Another year, another Remembrance Sunday parade. Last year, an elderly veteran played an important role in the ceremony. This year, he wasn’t there. Little things like that play on your mind, amidst the solemnity of the event. Remembrance Sunday 2017 wasn’t quite the same, although it was as beautiful and moving as ever.

Still, we marched in our local Remembrance parade; it’s one of the most important events in the local calendar. Indeed, perhaps the most important as all others pale in comparison. A lot of local children participate in the various organisations such as Scouts, Guides, St John’s Ambulance and Police Cadets. The honour roll of war dead is read by the head boy and head girl of the local high schools. It gets slightly longer with passing years, as we listen to the lists from World War One and World War Two plus those who fought and died in more recent battles.

Remembrance Sunday 2017; Thoughts

There’s a saying: “A man is not dead while his name is still spoken.” To be honest, that’s from one of my favourite* Terry Pratchett novels. However, I feel there’s a grain of truth in it. For so long as we listen to their names being read, each year, surely our act of remembrance pays tribute to their lives cut short? They gave their tomorrows so we could have our today. They paid the ultimate price, willingly, so that we could live in peace and safety. We owe it to them to remember, each year, that they might live on in our community, in our gratitude and in our freedom.

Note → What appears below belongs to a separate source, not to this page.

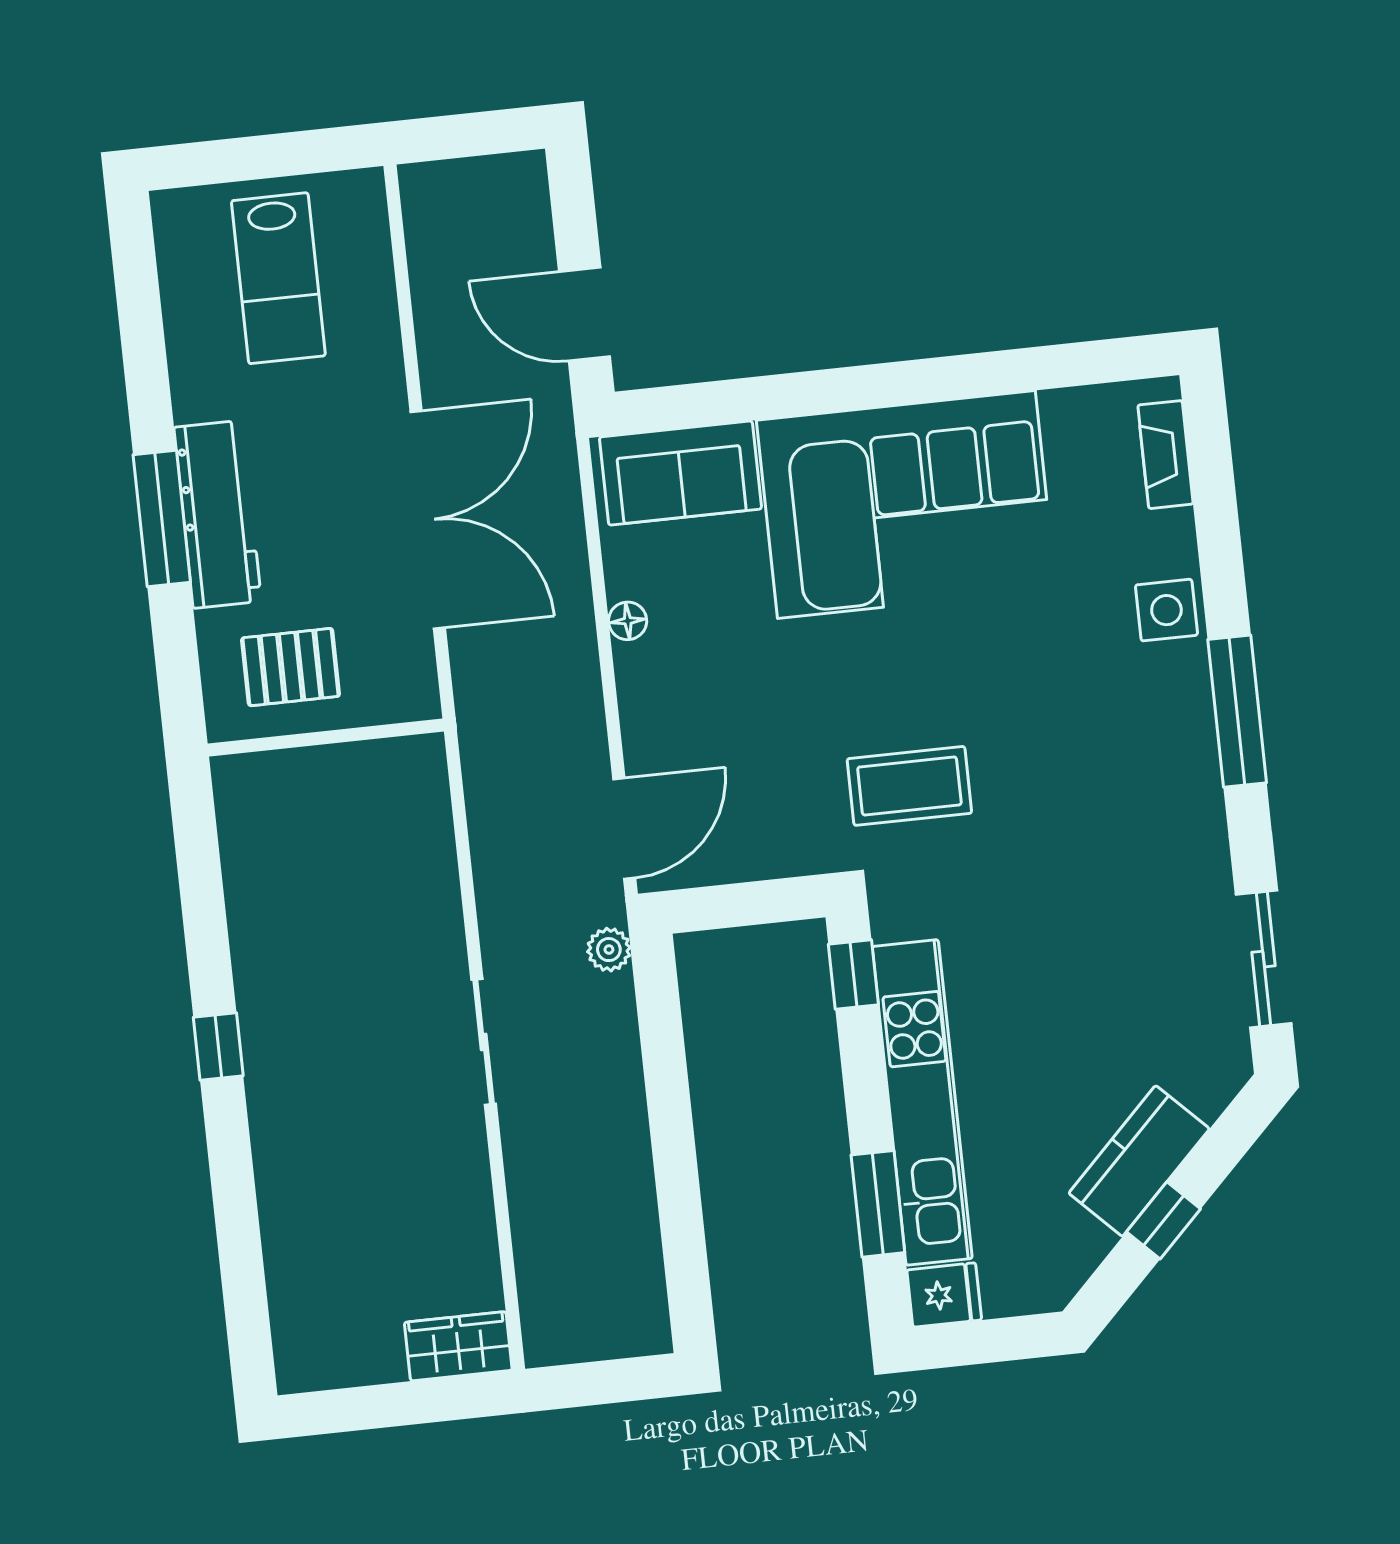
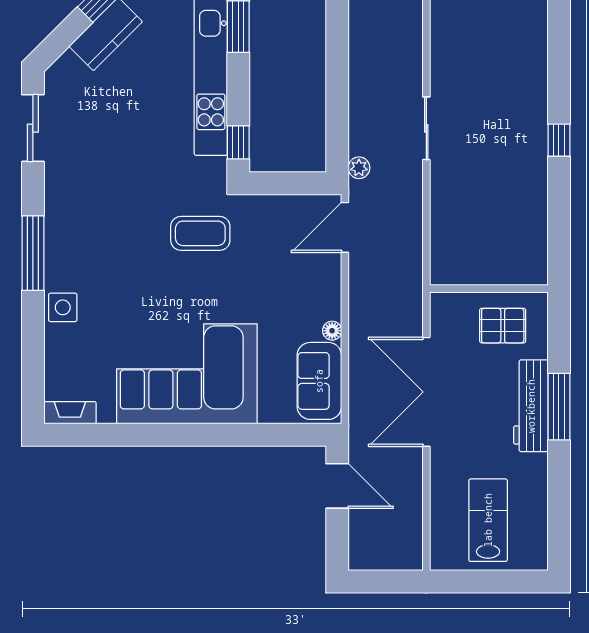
fireplace: (1165, 455) -> (70, 413), moved, turned -90
sofa: (680, 473) -> (319, 381), moved, turned -90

For all the petty squabbles in everyday life, there’s the knowledge that we have the luxury of such thought and action. My children have never known the horrors of war; it’s something they find hard to comprehend. I asked them, today, why Armistice Day and Remembrance Sunday are so important. They replied, “Because a thousand soldiers died to keep us safe.” A thousand is well off the mark. I told them that if everywhere they looked, from where they were standing, there was a cross marking a grave, that still would not be enough to account for all our war dead. They upped their answer to a billion. That’s almost accurate.

The scale of the war deaths is impossible to fully convey with mere words. World War One alone was one of the worst conflicts in our history. It’s called the Great War for a reason; we had never before known such conflict on such a huge scale. When you include World War Two and subsequent battles, you run out of numbers and ways to describe them.

Remembrance Sunday 2017; Parade

The parade itself always feels overlong at the start and surprisingly short by the end. The chill of the November air pervades each participant and spectator. Yet, it is such a small thing to endure. About an hour, or slightly more, to devote to our brave heroes. Everywhere you turn, there’s a sea of red poppies. People have them pinned to their lapels, tucked into shirts and clasped in their hands.

When the parade reaches the war memorial, the Rector arrives to lead the community in song and prayer. This year, for Remembrance Sunday 2017, we sang some verses of O God Our Help In Ages Past. It seemed very fitting for the occasion.

O God, our help in ages past, our hope for years to come,
Our shelter from the stormy blast, and our eternal home.

O God, our help in ages past, our hope for years to come,
Be Thou our guard while troubles last, and our eternal home.
– Isaac Watts

This year, on Remembrance Sunday 2017, we again heard Laurence Binyon’s Ode of Remembrance. It’s an extract from Binyon’s poem, For The Fallen. It’s probably as famous and engraved on British hearts as the Lord’s Prayer and the national anthem.

Age shall not weary them, nor the years condemn.
At the going down of the sun, and in the morning,
We will remember them.
– Laurence Binyon

The poignancy of the words never fails to tug at my heartstrings. We dutifully echoed the last phrase, at the conclusion of the Ode: “We will remember them.” It is a nigh-mandatory ritual and impossible to exclude from any act of remembrance.

Remembrance Sunday 2017; Epitaph

While the epitaph was missing from the act of remembrance this year, it’s been on my mind all week. It’s from the Kohima War Cemetery; it’s inscribed on a war memorial in Kohima, India.

When you go home, tell them of us and say
For their tomorrow, we gave our today.
– John Maxwell Edmonds

Thank you to all those brave soldiers and other Armed Forces. Thank you to all the ancillary personnel too, who enabled our Forces to fight as best they could. Not forgetting all those who stayed at home, looking after the young and the old, keeping industries going and dutifully guarding their communities. Some debts can never be repaid. All we can do is keep their names alive. And remember them.